Passengers interviewed Monday at the airport said they were traveling out of necessity. Most said they were a little frightened but added that the odds against another Northwest crash had to be astronomical.
“I figure if it’s going to happen again, it’s got to happen on the next airline now,” said Fred Lang, 31, a Laguna Beach engineer on his way to Minneapolis.
Dick Thomas, 42, said he was just glad the plane that crashed Sunday “isn’t here to take me home.” He said he was returning to Minneapolis after a weekend visit with his brother in Riverside.
Jennifer Black said she had done some real soul-searching Sunday night as she watched television news accounts of the crash. Monday, she was flying home to Cleveland on Northwest after visiting a friend, Becky Tiravassi, in Orange. Black, 17, said she almost reached for the phone to tell her parents she would be staying a few extra days to let her nerves calm.
But Tiravassi, who was at the airport Monday to see her friend off, said she and Black “talked about the odds” and decided they would now be on her side.
“Besides, I don’t think (my parents) would be too happy getting a call at 1 in the morning from a panicked child.”
Monday’s relative calm was in stark contrast to the scene at the airport Sunday night, when a media throng had pushed its way to the Northwest Airlines counter amid bright lights and whirring television cameras.
One man, at the airport to pick up a friend coming in from Sacramento, asked, “Gosh, is there a celebrity coming?” After he learned of the crash in Detroit, his voice lowered as he lit a cigarette and said: “Damn, this is just so sad.”

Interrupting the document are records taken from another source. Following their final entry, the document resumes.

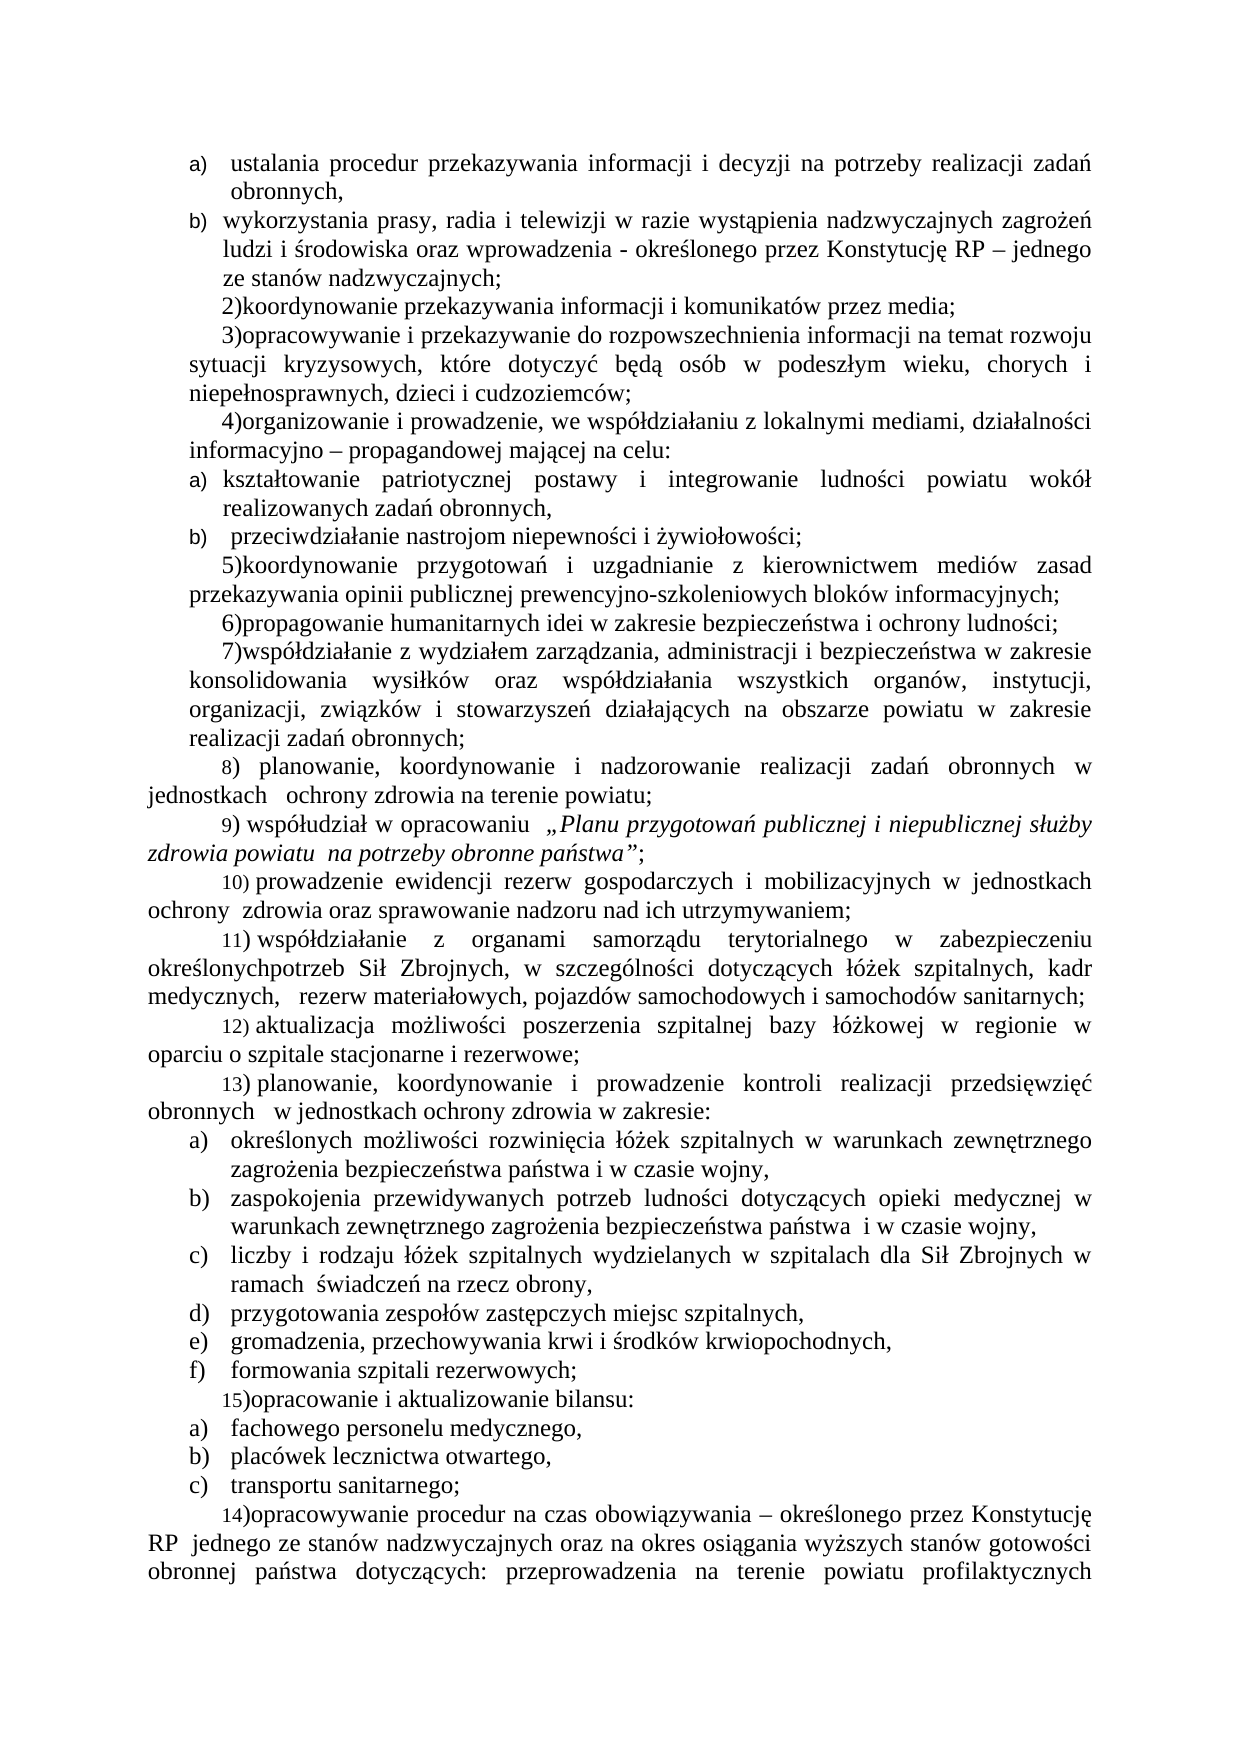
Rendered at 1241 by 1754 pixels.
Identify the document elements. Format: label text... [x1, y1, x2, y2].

text 13) planowanie, koordynowanie i prowadzenie kontroli realizacji przedsięwzięć obronnych w jednostkach ochrony zdrowia w zakresie: [148, 1068, 1093, 1125]
text 7)współdziałanie z wydziałem zarządzania, administracji i bezpieczeństwa w zakresie konsolidowania wysiłków oraz współdziałania wszystkich organów, instytucji, organizacji, związków i stowarzyszeń działających na obszarze powiatu w zakresie realizacji zadań obronnych; [189, 636, 1093, 751]
text 8) planowanie, koordynowanie i nadzorowanie realizacji zadań obronnych w jednostkach ochrony zdrowia na terenie powiatu; [148, 751, 1093, 809]
list przygotowania zespołów zastępczych miejsc szpitalnych, [189, 1298, 1093, 1326]
text 15)opracowanie i aktualizowanie bilansu: [148, 1384, 1093, 1413]
text 10) prowadzenie ewidencji rezerw gospodarczych i mobilizacyjnych w jednostkach ochrony zdrowia oraz sprawowanie nadzoru nad ich utrzymywaniem; [148, 866, 1093, 924]
list określonych możliwości rozwinięcia łóżek szpitalnych w warunkach zewnętrznego zagrożenia bezpieczeństwa państwa i w czasie wojny, [189, 1125, 1093, 1183]
list fachowego personelu medycznego, [189, 1413, 1093, 1441]
list przeciwdziałanie nastrojom niepewności i żywiołowości; [189, 521, 1093, 550]
text 6)propagowanie humanitarnych idei w zakresie bezpieczeństwa i ochrony ludności; [189, 608, 1093, 636]
list zaspokojenia przewidywanych potrzeb ludności dotyczących opieki medycznej w warunkach zewnętrznego zagrożenia bezpieczeństwa państwa i w czasie wojny, [189, 1183, 1093, 1240]
text 12) aktualizacja możliwości poszerzenia szpitalnej bazy łóżkowej w regionie w oparciu o szpitale stacjonarne i rezerwowe; [148, 1010, 1093, 1068]
list formowania szpitali rezerwowych; [189, 1355, 1093, 1384]
text 4)organizowanie i prowadzenie, we współdziałaniu z lokalnymi mediami, działalności informacyjno – propagandowej mającej na celu: [189, 406, 1093, 464]
list gromadzenia, przechowywania krwi i środków krwiopochodnych, [189, 1326, 1093, 1355]
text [148, 1499, 1093, 1585]
list kształtowanie patriotycznej postawy i integrowanie ludności powiatu wokół realizowanych zadań obronnych, [189, 464, 1093, 521]
text 9) współudział w opracowaniu „Planu przygotowań publicznej i niepublicznej służby zdrowia powiatu na potrzeby obronne państwa”; [148, 809, 1093, 866]
list wykorzystania prasy, radia i telewizji w razie wystąpienia nadzwyczajnych zagrożeń ludzi i środowiska oraz wprowadzenia - określonego przez Konstytucję RP – jednego ze stanów nadzwyczajnych; [189, 205, 1093, 291]
list placówek lecznictwa otwartego, [189, 1441, 1093, 1470]
text 5)koordynowanie przygotowań i uzgadnianie z kierownictwem mediów zasad przekazywania opinii publicznej prewencyjno-szkoleniowych bloków informacyjnych; [189, 550, 1093, 608]
list ustalania procedur przekazywania informacji i decyzji na potrzeby realizacji zadań obronnych, [189, 148, 1093, 205]
list transportu sanitarnego; [189, 1470, 1093, 1499]
list liczby i rodzaju łóżek szpitalnych wydzielanych w szpitalach dla Sił Zbrojnych w ramach świadczeń na rzecz obrony, [189, 1240, 1093, 1298]
text 3)opracowywanie i przekazywanie do rozpowszechnienia informacji na temat rozwoju sytuacji kryzysowych, które dotyczyć będą osób w podeszłym wieku, chorych i niepełnosprawnych, dzieci i cudzoziemców; [189, 320, 1093, 406]
text 11) współdziałanie z organami samorządu terytorialnego w zabezpieczeniu określonychpotrzeb Sił Zbrojnych, w szczególności dotyczących łóżek szpitalnych, kadr medycznych, rezerw materiałowych, pojazdów samochodowych i samochodów sanitarnych; [148, 924, 1093, 1010]
text 2)koordynowanie przekazywania informacji i komunikatów przez media; [189, 291, 1093, 320]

Others said they were surprised that a crash hadn’t happened sooner. Many said they had been reading that near-collisions have increased.
“There are just too many of them flying in the air and not enough air control,” one man said.
As relatives of passengers arrived at the airport Sunday night, they were told of the crash by a Northwest employee. Then they were escorted to an airport security office for privacy.
Northwest ticket agents declined to talk. They said they had received many telephone inquiries and suspected that most relatives would have learned the news from radio or television.
Despite all the media attention, Mario Prietto, 17, said Monday that he had thought a friend’s comments about the crash were a joke. The Santa Ana teen-ager said that if he had known it was a fact, he might have tried to change the flight he was taking Monday to Philadelphia.
But he added that he might not have had much choice in the matter. The National Conference of Christians and Jews had paid his way to a celebration of the 200th anniversary of the Constitution in Philadelphia, he said.
“I am flying for free, so I don’t think I would have much choice.”
Times staff writer David Reyes contributed to this story.